#### Tugas A:
Tulis kembali bagian ulasan buku tentang etika komunikasi dari "Karena pengaruhnya yang" sampai "sosial-budaya kepada masyarakat.", dan tukar "media" dengan "pers".

#### Potongan Dokumen:
============================================================
Pengertian dan Penjelasan Mengenai Etika Komunikasi Untuk Media Kita
Judul: Etika Komunikasi; Manipulasi Media, Kekerasan, dan Pornografi
Penulis: Haryatmoko
Penerbit: Kanisius, Yogyakarta
Cetakan: Pertama, 2007
Tebal: 180 Halaman
Di abad 21 yang oleh Alvin Toffler disebut dengan abad teknologi-informasi ini, media bukanlah barang langka. Hampir dapat dipastikan, sebagian besar masyarakat kita tidak rela melewatkan hari-harinya tanpa membaca koran, mendengarkan radio, dan menonton acara-acara televisi. Media, cetak ataupun elektronik, dengan demikian memiliki pengaruh yang tidak kecil terhadap kehidupan masyarakat (publik) mengingat kehadirannya yang terus-menerus.
Karena pengaruhnya yang besar, media kemudian dibebankan banyak fungsi. Menurut Harold D. Laswell, fungsi media bisa dibagi menjadi tiga. Pertama, media memiliki fungsi sebagai pemberi informasi untuk publik luas tentang hal-hal yang berada di luar jangkauan penglihatan mereka. Kedua, media berfungsi melakukan seleksi, evaluasi, dan interpretasi atas informasi yang diperoleh. Ketiga, media berfungsi menyampaikan nilai dan warisan sosial-budaya kepada masyarakat.
Selain ketiga fungsi media tersebut, masih perlu ditambahkan sejumlah fungsi lainnya, yaitu: media memiliki fungsi pendidikan, hiburan, kontrol sosial-politik, promosi atau iklan. Fungsi promosi atau iklan yang diperankan oleh media massa itulah yang sejauh ini menjadikan media makin menonjol keberadaannya. Sebab, dengan fungsi yang dimaksud, pemilik dan pekerja media bisa memperoleh keuntungan finansial.
Persoalannya, dalam konteks kekinian dan kedisinian, banyak media kita yang tidak memainkan fungsi idealnya. Dunia media telah habis-habisan diintervensi dan didikte oleh logika pasar, determinisme ekonomi, dan kepentingan politik tertentu. Akibatnya, hak publik untuk mendapatkan informasi yang benar dan aneka hiburan yang mencerahkan sering tidak dijamin karena adanya pertarungan kepentingan politik dan ekonomi yang lebih dominan.
Bahkan bukan hanya hak publik akan informasi dirugikan, tetapi kecenderungan kuat yang datang dari tuntutan pasar dan politik sempit telah mengubah secara mendasar sistem media (organisasi komunikasi publik) sehingga pertimbangan pendidikan, pencerahan, analisis kritis, dan hiburan yang sehat diabaikan demi keuntungan finansial belaka. Lalu kecenderungan utama pengelola media hanyalah laba, karena logika pasar begitu menentukan tingkat kualitas informasi yang disuguhkan ke hadapan publik.
============================================================
#### Cuplikan Data:
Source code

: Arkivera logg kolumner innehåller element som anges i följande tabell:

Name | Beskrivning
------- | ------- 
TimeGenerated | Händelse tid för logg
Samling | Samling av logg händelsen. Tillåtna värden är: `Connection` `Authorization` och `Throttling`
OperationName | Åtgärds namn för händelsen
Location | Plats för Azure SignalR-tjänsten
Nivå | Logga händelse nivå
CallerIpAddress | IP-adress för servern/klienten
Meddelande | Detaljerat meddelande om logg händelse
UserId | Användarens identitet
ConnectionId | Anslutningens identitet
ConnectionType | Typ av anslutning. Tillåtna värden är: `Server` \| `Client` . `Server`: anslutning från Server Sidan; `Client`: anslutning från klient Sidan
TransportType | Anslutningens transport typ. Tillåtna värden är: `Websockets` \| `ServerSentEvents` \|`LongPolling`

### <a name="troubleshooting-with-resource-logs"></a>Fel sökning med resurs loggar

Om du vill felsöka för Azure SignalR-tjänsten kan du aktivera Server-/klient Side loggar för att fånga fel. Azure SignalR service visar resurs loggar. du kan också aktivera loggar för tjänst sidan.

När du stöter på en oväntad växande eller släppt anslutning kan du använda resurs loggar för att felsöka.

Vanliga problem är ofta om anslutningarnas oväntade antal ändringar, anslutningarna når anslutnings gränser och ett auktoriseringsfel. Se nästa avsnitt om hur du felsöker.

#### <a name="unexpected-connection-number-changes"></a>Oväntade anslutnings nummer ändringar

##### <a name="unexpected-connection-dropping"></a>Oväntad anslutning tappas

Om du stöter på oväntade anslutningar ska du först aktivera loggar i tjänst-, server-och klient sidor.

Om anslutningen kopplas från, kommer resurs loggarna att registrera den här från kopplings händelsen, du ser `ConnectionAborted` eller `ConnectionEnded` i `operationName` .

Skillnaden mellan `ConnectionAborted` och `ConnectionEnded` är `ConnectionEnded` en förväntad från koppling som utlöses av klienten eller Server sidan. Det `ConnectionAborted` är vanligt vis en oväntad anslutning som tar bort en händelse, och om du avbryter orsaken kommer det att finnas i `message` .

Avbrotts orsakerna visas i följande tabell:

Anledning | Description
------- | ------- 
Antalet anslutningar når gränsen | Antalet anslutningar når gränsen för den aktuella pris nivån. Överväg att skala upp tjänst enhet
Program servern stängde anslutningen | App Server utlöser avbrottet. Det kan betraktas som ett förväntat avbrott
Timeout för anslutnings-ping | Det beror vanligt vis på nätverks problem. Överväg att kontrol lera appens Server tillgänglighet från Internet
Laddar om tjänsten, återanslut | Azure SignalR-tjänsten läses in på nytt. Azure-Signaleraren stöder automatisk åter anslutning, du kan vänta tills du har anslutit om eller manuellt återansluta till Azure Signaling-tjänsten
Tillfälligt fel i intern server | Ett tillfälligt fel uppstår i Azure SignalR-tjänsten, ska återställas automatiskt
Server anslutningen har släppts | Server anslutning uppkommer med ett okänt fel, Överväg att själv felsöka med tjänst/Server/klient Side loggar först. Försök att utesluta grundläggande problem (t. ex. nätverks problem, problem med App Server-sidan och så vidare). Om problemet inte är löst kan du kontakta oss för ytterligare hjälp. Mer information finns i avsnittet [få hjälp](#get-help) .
============================================================
#### Tugas B:
Salin persis baris-baris pada entri dari baris yang memuat "Vanliga problem är" sampai baris yang memuat "Om anslutningen kopplas".

#### Jawaban Latihan A:
Karena pengaruhnya yang besar, pers kemudian dibebankan banyak fungsi. Menurut Harold D. Laswell, fungsi pers bisa dibagi menjadi tiga. Pertama, pers memiliki fungsi sebagai pemberi informasi untuk publik luas tentang hal-hal yang berada di luar jangkauan penglihatan mereka. Kedua, pers berfungsi melakukan seleksi, evaluasi, dan interpretasi atas informasi yang diperoleh. Ketiga, pers berfungsi menyampaikan nilai dan warisan sosial-budaya kepada masyarakat.

#### Jawaban Latihan B:
Vanliga problem är ofta om anslutningarnas oväntade antal ändringar, anslutningarna når anslutnings gränser och ett auktoriseringsfel. Se nästa avsnitt om hur du felsöker.

#### <a name="unexpected-connection-number-changes"></a>Oväntade anslutnings nummer ändringar

##### <a name="unexpected-connection-dropping"></a>Oväntad anslutning tappas

Om du stöter på oväntade anslutningar ska du först aktivera loggar i tjänst-, server-och klient sidor.

Om anslutningen kopplas från, kommer resurs loggarna att registrera den här från kopplings händelsen, du ser `ConnectionAborted` eller `ConnectionEnded` i `operationName` .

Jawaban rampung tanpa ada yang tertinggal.